D. B. Blumenthal, S. Bougleux, J. Gamper, and L. Brun. “Ring based approximation of graph edit distance”, S+SSPR 2018, vol. 11004 of LNCS, pp. 293-303, https://doi.org/10.1007/978-3-319-97785-0_28

In order to reproduce the experiments reported in this paper, install GEDLIB with the option --tests sspr2018. After installation, open a shell and execute the following commands:

$ cd <GEDLIB_ROOT>/tests/sspr2018/bin
$ ./learn_ring_params
$ ./learn_subgraph_depths
$ ./learn_walks_depth
$ ./test_lsape_based_methods

After having executed these commands, the results of the experiments are contained in the folder tests/sspr2018/output/.

D. B. Blumenthal, N. Boria, J. Gamper, S. Bougleux, and L. Brun. “Comparing heuristics for graph edit distance computation”, VLDB J. 2019

In order to reproduce the experiments reported in this paper, install GEDLIB with the options --tests vldbj2019 and --gurobi <GUROBI_ROOT>. After installation, open a shell and execute the following commands:

$ cd <GEDLIB_ROOT>/tests/vldbj2019/bin
$ ./vldbj_train_subgraph
$ ./vldbj_train_walks
$ ./vldbj_train_ring
$ ./vldbj_train_ml
$ ./vldbj_test_lsape_based_methods
$ ./vldbj_test_lp_based_methods
$ ./vldbj_test_ls_based_methods
$ ./vldbj_test_misc_methods
$ ./vldbj_test_best_methods

After having executed these commands, the results of the experiments are contained in the folder tests/vldbj2019/results/. For creating TikZ figures and tables that visualize the results, run the script process_results.py.

7. Datasets

GEDLIB comes with several datassets which contain graphs given in the GXL file format. They are contained in the following subdirectories of the directory data/datasets/:

For each dataset, the directory data/collections/ contains an XML file which lists the contained graphs' GXL files along with their classes. These files match the document type definition data/collections/GraphCollection.dtd and can hence be used as input for ged::GEDEnv::load_gxl_graphs().

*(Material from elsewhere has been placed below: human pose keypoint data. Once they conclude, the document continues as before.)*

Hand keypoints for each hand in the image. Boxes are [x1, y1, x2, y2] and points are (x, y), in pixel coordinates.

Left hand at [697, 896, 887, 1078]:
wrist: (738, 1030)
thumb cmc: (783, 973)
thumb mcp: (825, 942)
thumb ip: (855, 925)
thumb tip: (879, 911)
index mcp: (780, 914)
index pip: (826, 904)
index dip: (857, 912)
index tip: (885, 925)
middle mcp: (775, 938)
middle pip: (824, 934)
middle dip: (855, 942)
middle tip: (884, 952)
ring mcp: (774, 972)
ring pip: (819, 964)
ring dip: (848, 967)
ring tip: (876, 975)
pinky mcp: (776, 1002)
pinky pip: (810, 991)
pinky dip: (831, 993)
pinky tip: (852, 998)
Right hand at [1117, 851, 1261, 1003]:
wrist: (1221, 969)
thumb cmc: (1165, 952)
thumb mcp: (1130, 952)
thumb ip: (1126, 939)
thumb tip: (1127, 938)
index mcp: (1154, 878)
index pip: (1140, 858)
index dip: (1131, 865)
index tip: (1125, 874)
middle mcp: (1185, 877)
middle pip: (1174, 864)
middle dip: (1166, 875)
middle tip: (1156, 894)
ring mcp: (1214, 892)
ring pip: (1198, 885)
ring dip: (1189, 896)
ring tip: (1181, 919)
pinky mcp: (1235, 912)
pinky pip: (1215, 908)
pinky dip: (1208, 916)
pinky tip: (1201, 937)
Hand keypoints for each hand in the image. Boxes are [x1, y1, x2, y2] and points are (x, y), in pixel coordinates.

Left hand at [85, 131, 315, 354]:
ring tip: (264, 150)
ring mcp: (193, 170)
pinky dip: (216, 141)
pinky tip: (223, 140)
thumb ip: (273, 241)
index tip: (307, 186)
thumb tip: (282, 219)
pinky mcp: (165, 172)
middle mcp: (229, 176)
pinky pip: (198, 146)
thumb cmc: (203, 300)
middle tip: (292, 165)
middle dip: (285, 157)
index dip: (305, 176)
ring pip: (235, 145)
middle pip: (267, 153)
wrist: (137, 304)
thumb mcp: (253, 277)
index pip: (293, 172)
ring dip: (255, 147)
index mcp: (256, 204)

The Python script data/collections/sample.py can be used to generate samples of the datasets.

8. Directory Structure

After executing install.py, the directoy <GEDLIB_ROOT> has the following internal structure:

.
├── CMakeLists.txt --------------- used for building GEDLIB
├── doxyfile.in ------------------ used for creating the documentation
├── LICENSE.md ------------------- a copy of GNU LGPL
├── README.md -------------------- this file
├── install.py ------------------- installs GEDLIB
├── _data
| ├── _datasets ---------------- contains several datasets
| | └── ...
| └── _collections ------------- contains XML files that list the graphs in the datasets
| ├── GraphCollection.dtd -- document type definition for graph collections
| ├── sample.py ------------ generates a sample from a collection file
| └── ...
├── _ext ------------------------- contains external libraries
| └── ...
├── _docs ------------------------ contains documentation if GEDLIB has been installed with option --doc
| └── ...
├── _lib ------------------------- contains shared libraries if GEDLIB has been installed with option --lib
| └── ...
├── _src ------------------------- contains the sources of GEDLIB
| ├── CMakeLists.txt ----------- used for building GEDLIB
| ├── _edit_costs -------------- contains edit costs for several datasets
| | └── ...
| ├── _env --------------------- contains the architecture of GEDLIB
| | ├── ged_env.hpp ---------- include this header in your application
| | └── ...
| ├── _methods ----------------- contains various methods for computing GED
| | └── ...
| └── _util -------------------- contains utility classes and functions used by the GED methods
| └── ...
├── _median ---------------------- contains GEDLIB implementation of median graph computation
| ├── CMakeLists.txt ------- used for building the executables
| ├── _bin ----------------- contains the executables if GEDLIB has been built with option --median
| | └── ...
| ├── _collections --------- contains graph collections used by the median graph computation
| | └── ...
| ├── _output -------------- contains the median graphs once the executables have been run
| | └── ...
| └── _src ----------------- contains the sources
| └── ...
└── _tests ----------------------- contains tests
├── CMakeLists.txt
├── _pr2018 ------------------ tests for PR paper "Designing Heuristics for Graph Edit Distance"
| ├── CMakeLists.txt ------- used for building the test executables
| ├── _bin ----------------- contains test executables if GEDLIB has been built with option --tests
| | └── ...
| ├── _collections --------- contains graph collections used by the tests
| | └── ...
| ├── _output -------------- contains the results once the tests have been run
| | └── ...
| └── _src ----------------- contains the test sources
| └── ...
├── _sspr2018 ---------------- tests for SSPR paper "Ring Based Approximation of Graph Edit Distance"
| ├── CMakeLists.txt ------- used for building the test executables
| ├── _bin ----------------- contains test executables if GEDLIB has been built with option --tests
| | └── ...
| ├── _collections --------- contains graph collections used by the tests
| | └── ...
| ├── _output -------------- contains the results once the tests have been run
| | └── ...
| └── _src ----------------- contains the test sources
| └── ...
└── _unit_tests -------------- unit tests
├── CMakeLists.txt ------- used for building the test executables
├── _bin ----------------- contains test executables if GEDLIB has been built with option --tests
| └── ...
├── _collections --------- contains graph collections used by the tests
| └── ...
├── _output -------------- contains the results once the tests have been run
| └── ...
└── _src ----------------- contains the test sources
└── ...